Despite the grandeur and sheer size of the forum, people today are able to see very little of the structures that once surrounded Trajan’s column. The column itself is one of the best preserved monuments in all of Rome, with most of the relief still very crisp to the naked eye. The almost unnatural combination of a perfectly preserved monument and a forum with few of the structures remaining presents an interesting accident of history. How is it that one structure survived and others succumbed to the ravages of time? That was what I found most interesting when researching this topic. Over the years Trajan’s column survived intact. Was this a conscious decision by the Roman state or was it a mere accident of circumstance? The history of the column shows that the Romans took special notice of it, enacting a tax in the middle ages to ensure its survival.
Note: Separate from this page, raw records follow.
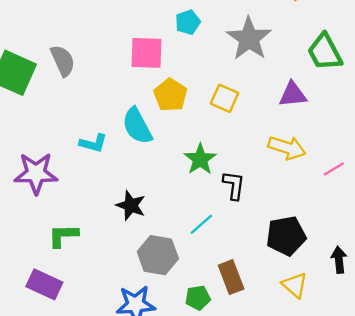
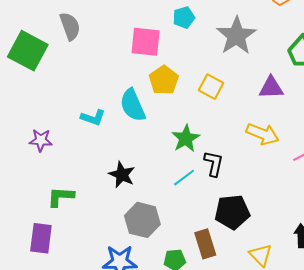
gray semicircle: (63, 61) -> (70, 26), moved
purple star: (36, 173) -> (41, 140), size x0.6
cyan line: (201, 224) -> (184, 178), moved
black pentagon: (286, 236) -> (232, 212), moved
purple rectangle: (44, 284) -> (41, 238), turned 68

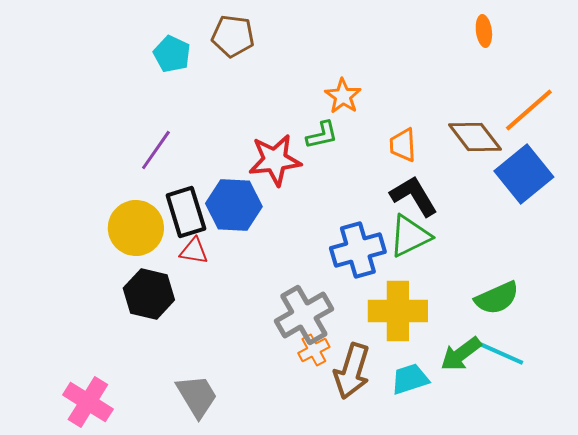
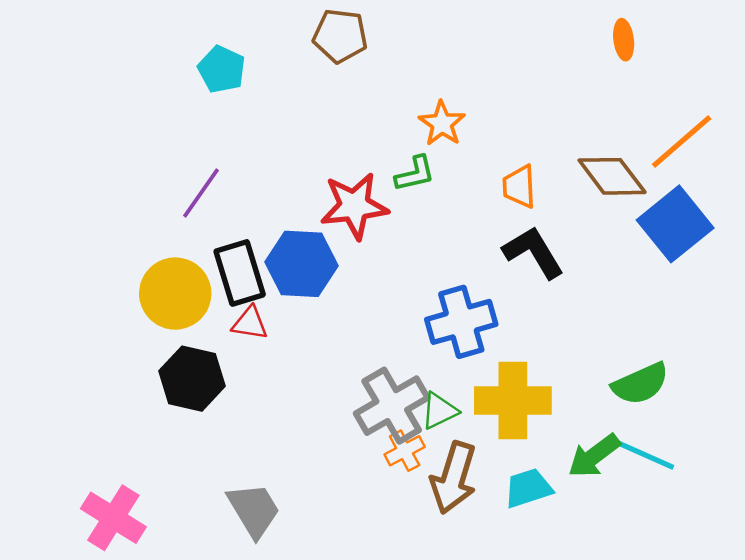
brown pentagon: (233, 36) -> (340, 36), moved
green triangle: (410, 236) -> (439, 411), moved, size x0.7

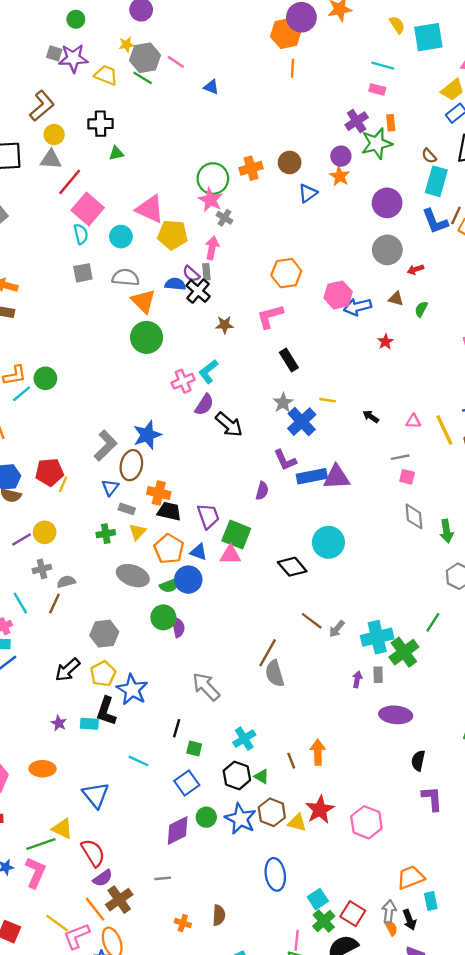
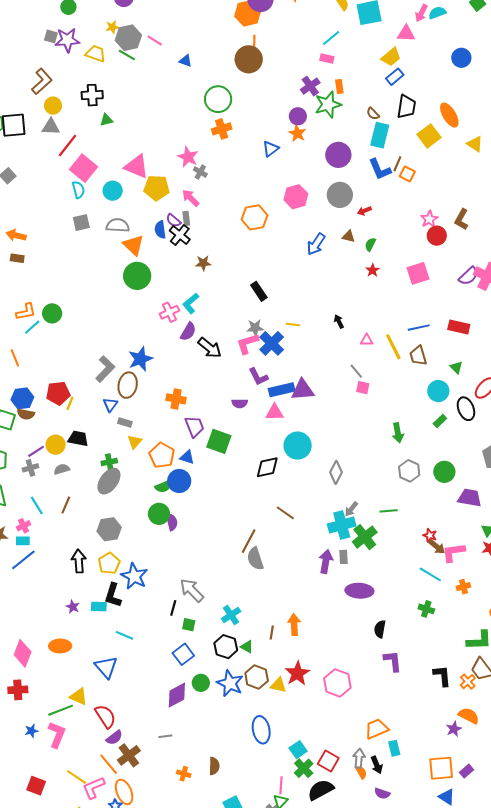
cyan line: (383, 66) -> (331, 38), turned -54
brown circle: (290, 162) -> (249, 59), moved, size x1.4
green circle: (213, 179) -> (218, 99), moved
pink arrow: (212, 248) -> (191, 198), turned -54
blue semicircle: (175, 284) -> (160, 230), turned -102
pink hexagon: (338, 295) -> (296, 197), moved
blue arrow: (358, 307) -> (316, 244), turned -40
pink L-shape: (270, 316) -> (247, 344), moved
red star: (385, 342) -> (373, 270), moved
gray star: (283, 403) -> (255, 328), turned 30
black arrow: (371, 417) -> (339, 321), moved, turned 32
gray line: (400, 457) -> (356, 371), turned 63
purple semicircle: (262, 491) -> (240, 403), turned 77
orange cross: (159, 493) -> (176, 399), moved
black trapezoid: (169, 511) -> (78, 439), moved
gray diamond: (414, 516) -> (336, 472), moved, turned 35
green cross: (106, 534) -> (109, 462), moved
pink triangle: (230, 555) -> (275, 412), moved
black diamond: (292, 567) -> (267, 467), turned -60
gray cross: (42, 569) -> (30, 468), moved
gray ellipse: (133, 576) -> (109, 481), moved, turned -72
gray semicircle: (66, 582) -> (62, 469), moved
green line: (433, 622) -> (389, 511), turned 54
gray arrow: (337, 629) -> (351, 509), moved
black arrow: (68, 670) -> (79, 561), turned 130
purple arrow: (357, 679) -> (326, 562), size x1.6
gray arrow: (206, 687) -> (192, 590), moved
cyan line: (138, 761) -> (124, 635), moved
brown line: (291, 761) -> (272, 632), turned 32

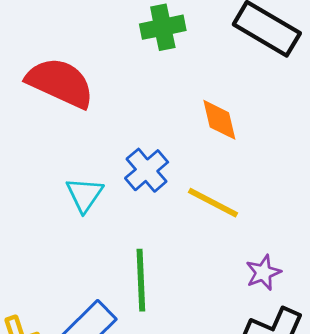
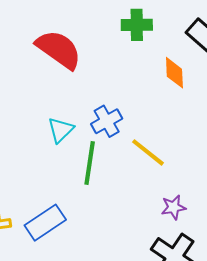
orange diamond: (219, 120) -> (174, 73), moved
green line: (141, 280) -> (90, 163), moved

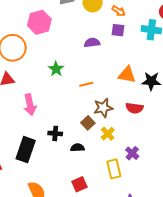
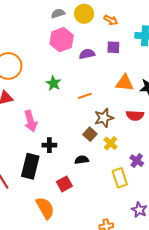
pink hexagon: (39, 22) -> (62, 40), moved
purple square: (118, 30) -> (113, 47), moved
black cross: (55, 133) -> (49, 145), moved
red square: (79, 184) -> (64, 184), moved

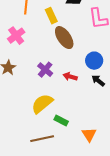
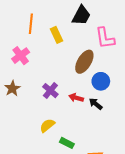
brown ellipse: (64, 38) -> (84, 62), moved, turned 65
black arrow: (98, 81) -> (96, 104), moved
yellow semicircle: (42, 104) -> (47, 125), size x0.7

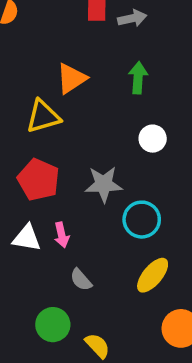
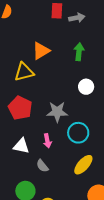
pink arrow: (62, 235) -> (47, 141), moved
white triangle: (27, 238) -> (21, 146), moved

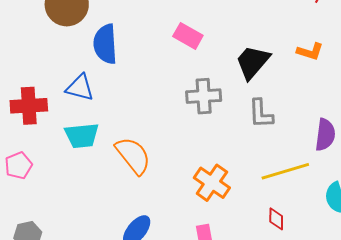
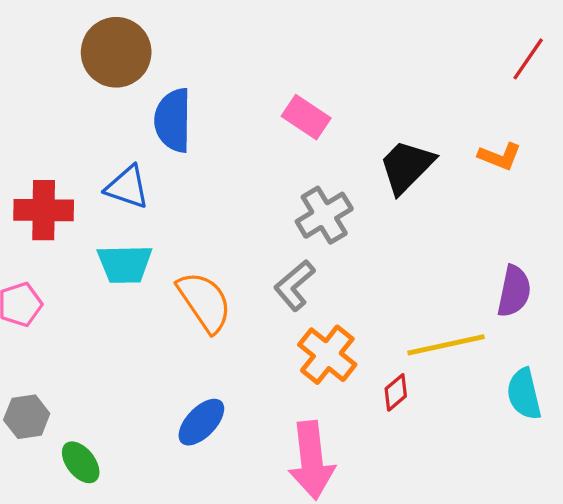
gray cross: (204, 96) -> (324, 215), turned -32
gray L-shape: (261, 114) -> (294, 285), moved, turned 48
red diamond: (276, 219) -> (396, 392), moved, turned 45

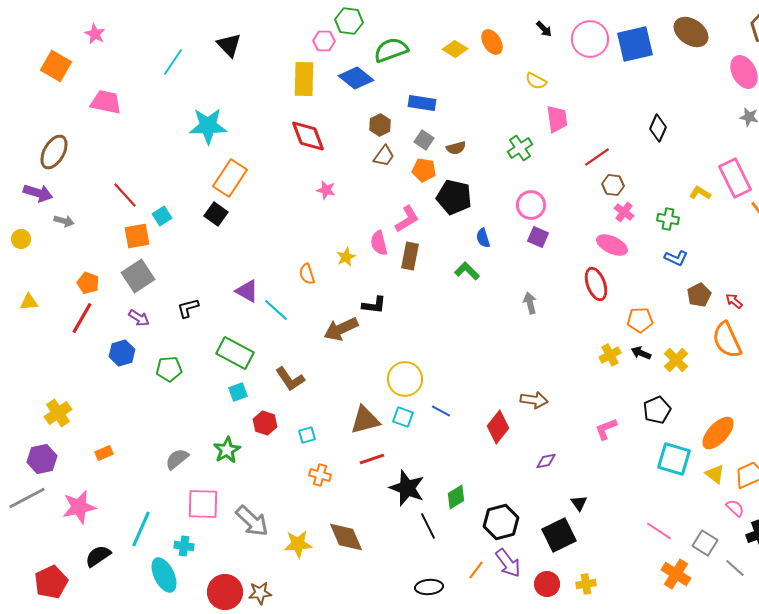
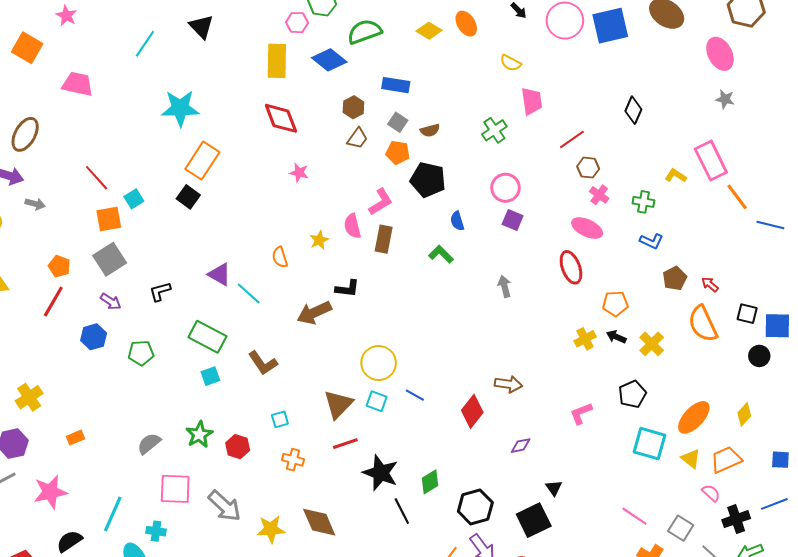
brown triangle: (365, 420) -> (338, 404), turned -32
red hexagon: (265, 423) -> (238, 447), moved

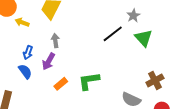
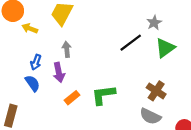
green triangle: (144, 38) -> (165, 48), turned 36
purple arrow: (49, 61) -> (59, 72), turned -42
brown cross: (155, 80) -> (156, 91), moved, turned -30

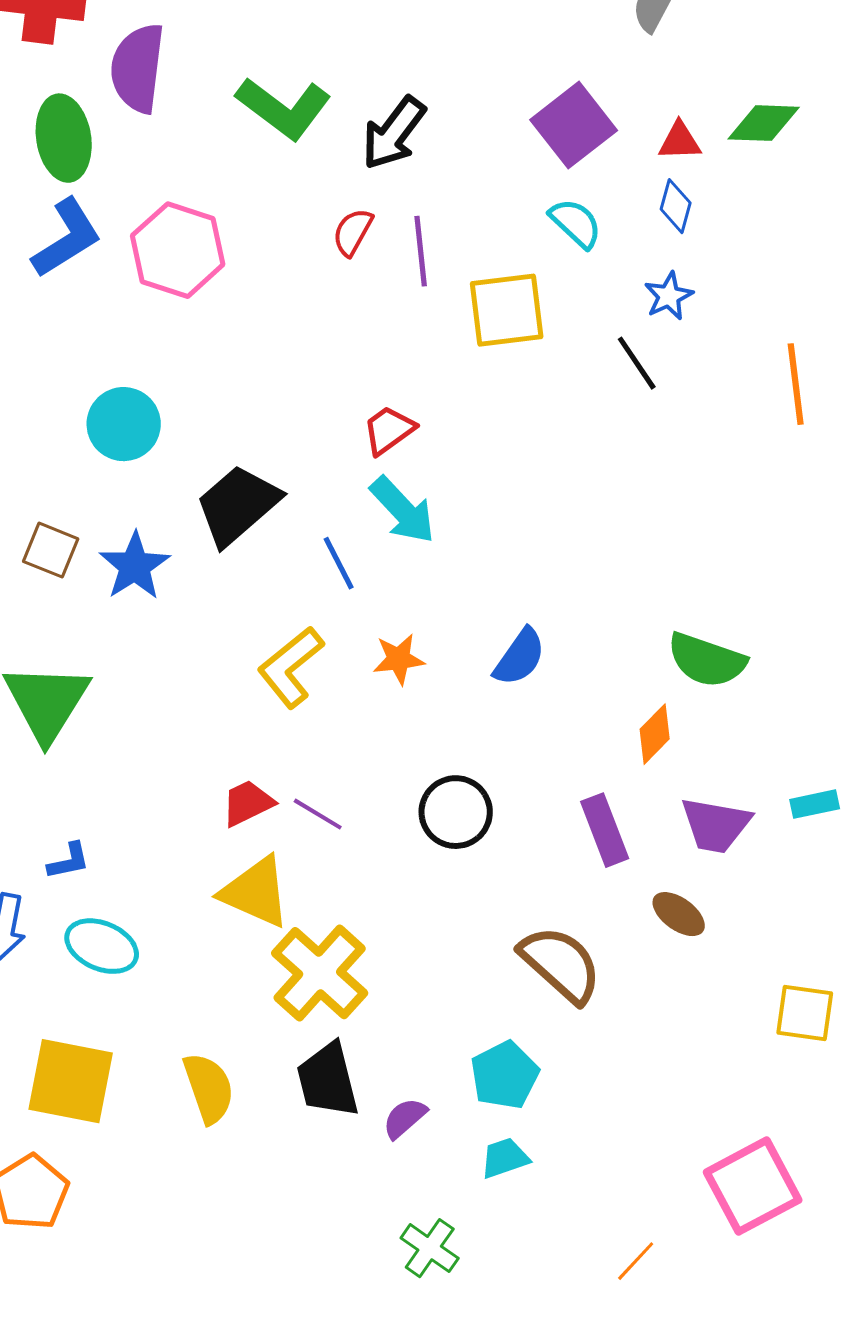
Thus, it seems as though the column withstood nearly two millennia because of a conscious effort by the Romans to preserve it. This places special significance on what the column meant to Rome over the course of hundreds of years. For the column to have survived, Trajan’s intent to showcase the power and glory of his reign, and that of the Roman Empire during that time was largely successful. That is perhaps the most impressive thing of all about the column. It has been interpreted through the years as Trajan intended it to be, and that is proven by how well it has been preserved.
Trajan’s column and forum today stands as a testament to the Roman emperor’s desire to elevate himself above the status of a mere mortal man. The style of the forum and its buildings connected him to the previously deified Augustus. Through this connection Trajan was able to enhance his image and create a god-like symbolism that would facilitate his transition from emperor to god. The column itself informs the visitor of Trajan’s massive military victory over the Dacians and, keeping in the style of Augustan, creates an image of an able administrator and moral man as well as a competent general. The forum, together with the column, integrates all three facets of Trajan’s imperial personality: him as first citizen of Rome, general, and leader of the public religious ceremonies and worship. Working together, they informed the Roman citizen of these godlike qualities Trajan possessed. When connecting them to both subtle and blatant connections with Augustus, a Roman citizen was left with the conclusion of Trajan as an immortal man who left behind, in marble and bronze, the earthly accomplishments that he performed in a heroic, god-like manner.